The pediatric phase I is an open label, non-comparative, monocenter study to evaluate the safety and ability of UCART19 to induce molecular remission in paediatric patients with relapsed or refractory CD19 positive B-cell acute lymphoblastic leukaemia ahead of planned allogeneic haematopoeitic stem cell transplantation (allo-HSCT).

Cellectis will receive a milestone payment from Servier of an undisclosed amount.

UCART19 is an allogeneic CAR T-cell product candidate developed for treatment of CD19-expressing haematological malignancies, gene edited with TALEN. UCART19 is initially being developed in chronic lymphocytic leukaemia (CLL) and acute lymphoblastic leukaemia (ALL).

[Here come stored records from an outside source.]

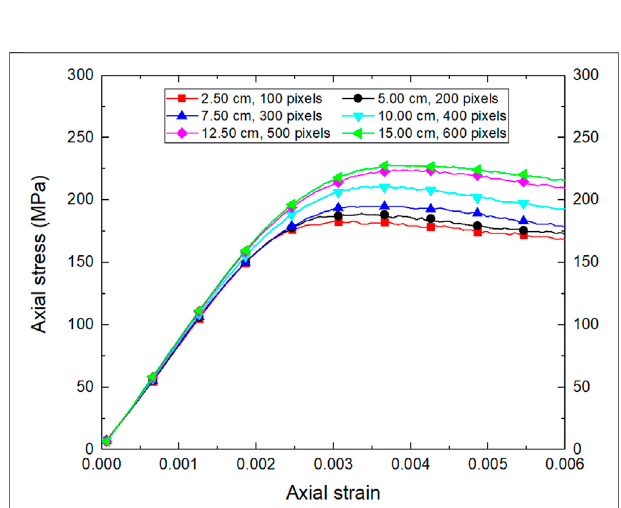
FIGURE 12 | The stress-strain law of digital granite with different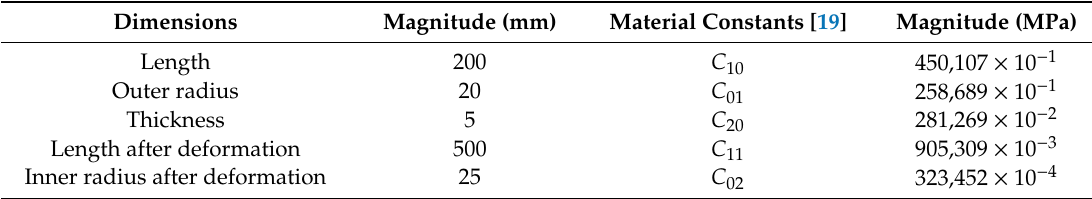
Table 1. Example parameters of the cylinder.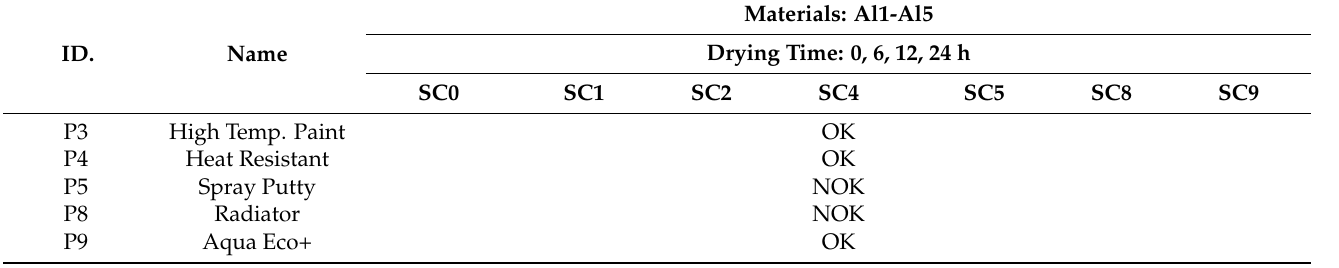
Table 8. Results of the bending test.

Cellectis’ approach with UCART19 is based on the preliminary positive results from clinical trials using autologous products based on the CAR technology, and has the potential to overcome the limitation of the current autologous approach by providing an allogeneic, frozen, “off-the-shelf” T cell based medicinal product.

In November 2015, Servier acquired the exclusive rights to UCART19 from Cellectis. Following further agreements, Servier and Pfizer began collaborating on a joint clinical development program for this cancer immunotherapy. Pfizer has exclusive rights from Servier to develop and commercialize UCART19 in the United States, while Servier retains exclusive rights for all other countries.

Cellectis is a biopharmaceutical company focused on developing immunotherapies based on gene edited CAR-T cells (UCART).  The company’s mission is to develop a new generation of cancer therapies based on engineered T-cells.